Todos eles costumam se reunir na casa da avó materna Muriel (Anne Reid) e se comunicam através de um dispositivo que chamam de Signor (Glen McCready) que realiza chamadas coletivas da família. O passado da morte da mãe (que nunca aparece na série) desencadeado pela traição e abandono do pai (que somente é citado e aparece depois de morto) funciona como uma sombra que paira sobre a família e os transforma em órfãos. 

Através de um roteiro com tiradas inteligentes e de uma edição dinâmica, os acontecimentos vão se atropelando, a cada capítulo somos atingidos por uma nova avalanche emocional. Todos os pontos de discussão da atualidade são apresentados e potencializados, os problemas crescem exponencialmente, sejam eles políticos, humanitários, ecológicos, bélicos, tecnológicos ou sociais. 

A capacidade do roteiro de inverter posições, nos colocando no lugar daqueles que agora são oprimidos e rejeitados, criando uma maior empatia com o personagem consegue atingir o objetivo de sensibilizar o espectador.

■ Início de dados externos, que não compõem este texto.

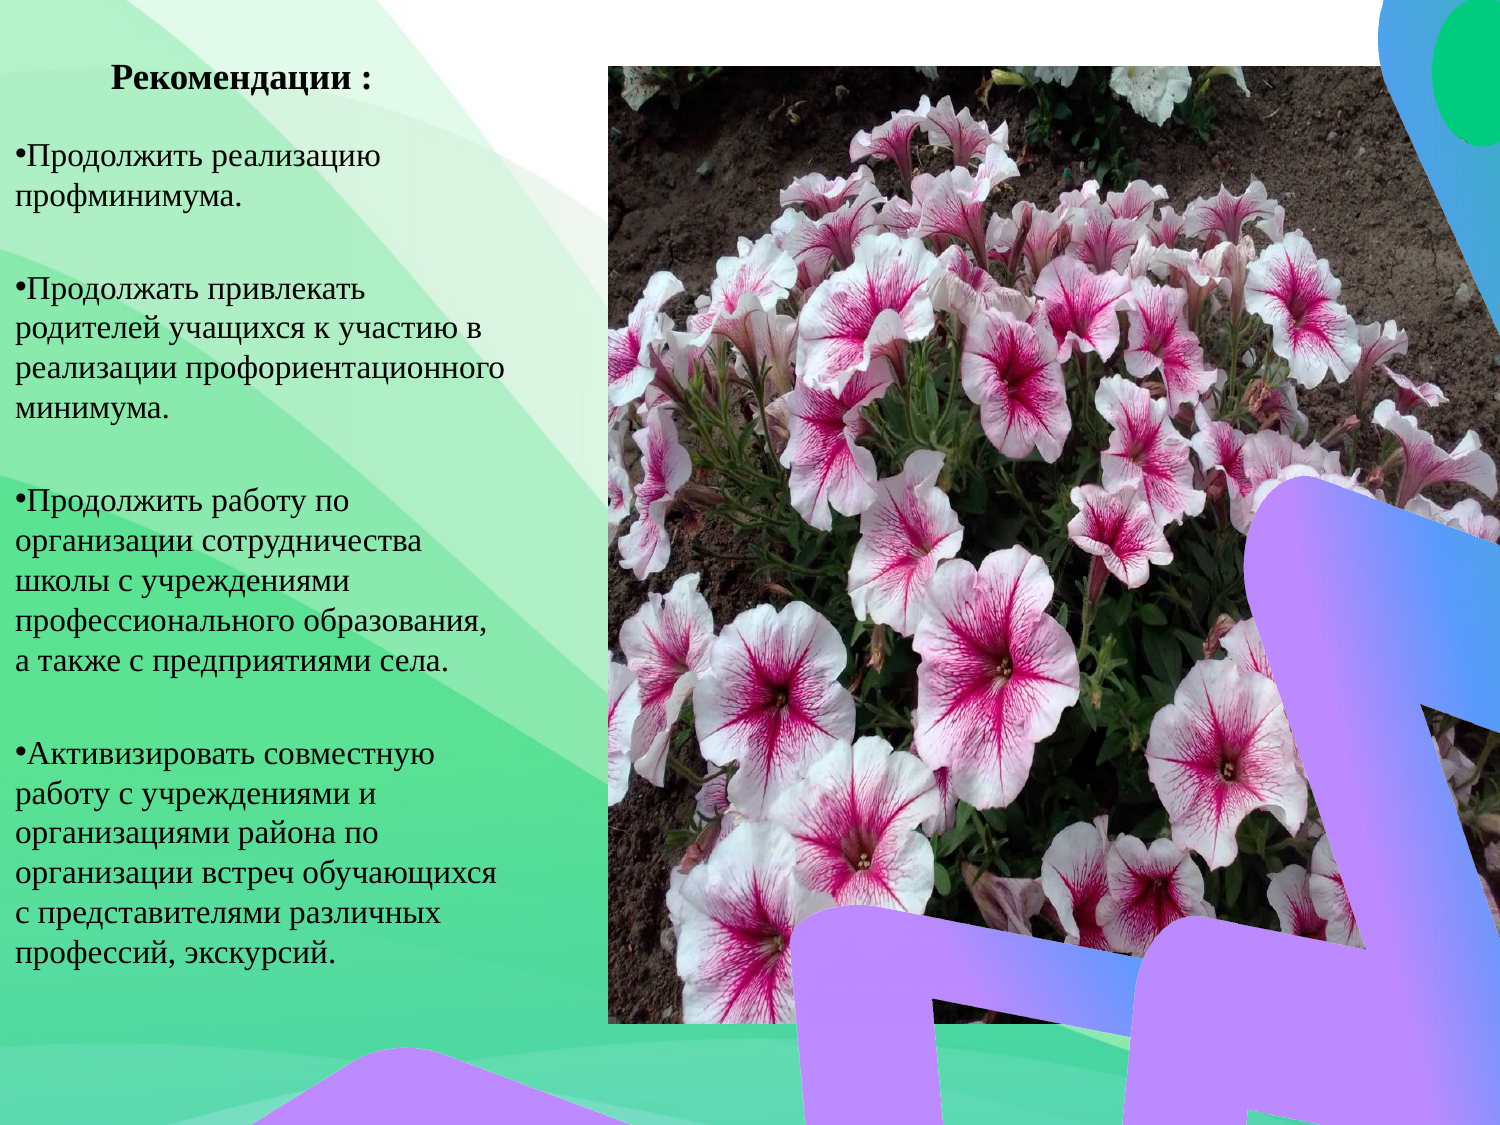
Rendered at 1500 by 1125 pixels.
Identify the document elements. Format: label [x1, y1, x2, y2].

list [607, 66, 1110, 903]
picture [0, 0, 1500, 1125]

No entanto, o que é mais aterrador é o fato de tomarmos consciência de que realmente precisamos que alguém nos coloque nesta posição para finalmente nos sensibilizarmos com algumas questões de crise humanitária, para deixarmos de enxergar as vítimas apenas como estatística e vermos que aquele corpo no telejornal ou na foto da internet já foi um ser humano um dia.

Em seis capítulos, toda uma realidade se transforma com pontos de origem a partir dos problemas reais de hoje. Nada é descartado, tudo é perfeitamente verossímil e crível. Um discurso realizado pela matriarca no último episódio desmancha o chão sob os nossos pés e tenta criar um senso crítico no espectador, realmente é de cair o queixo e fazer pensar. Afinal de quem é a culpa disso tudo? Todos somos responsáveis em alguma medida por tudo e o que vamos fazer a respeito?

Você não vai assistir nada mais espantosamente tão fantasioso e ao mesmo tempo realista do que este seriado extremamente inteligente e ousado. No entanto, por mais que eu queira voltar a ver esses personagens apaixonantes, sinceramente não desejo uma nova temporada. Pelo menos não por agora (talvez daqui há quinze anos?). Os problemas ali demonstrados tem conexão com a nossa realidade, com o passar de ano em ano poderemos confirmar ou contradizer estas nefastas previsões de futuro, que por enquanto são reflexos de nossos medos, mas que a cada dia se tornam mais reais.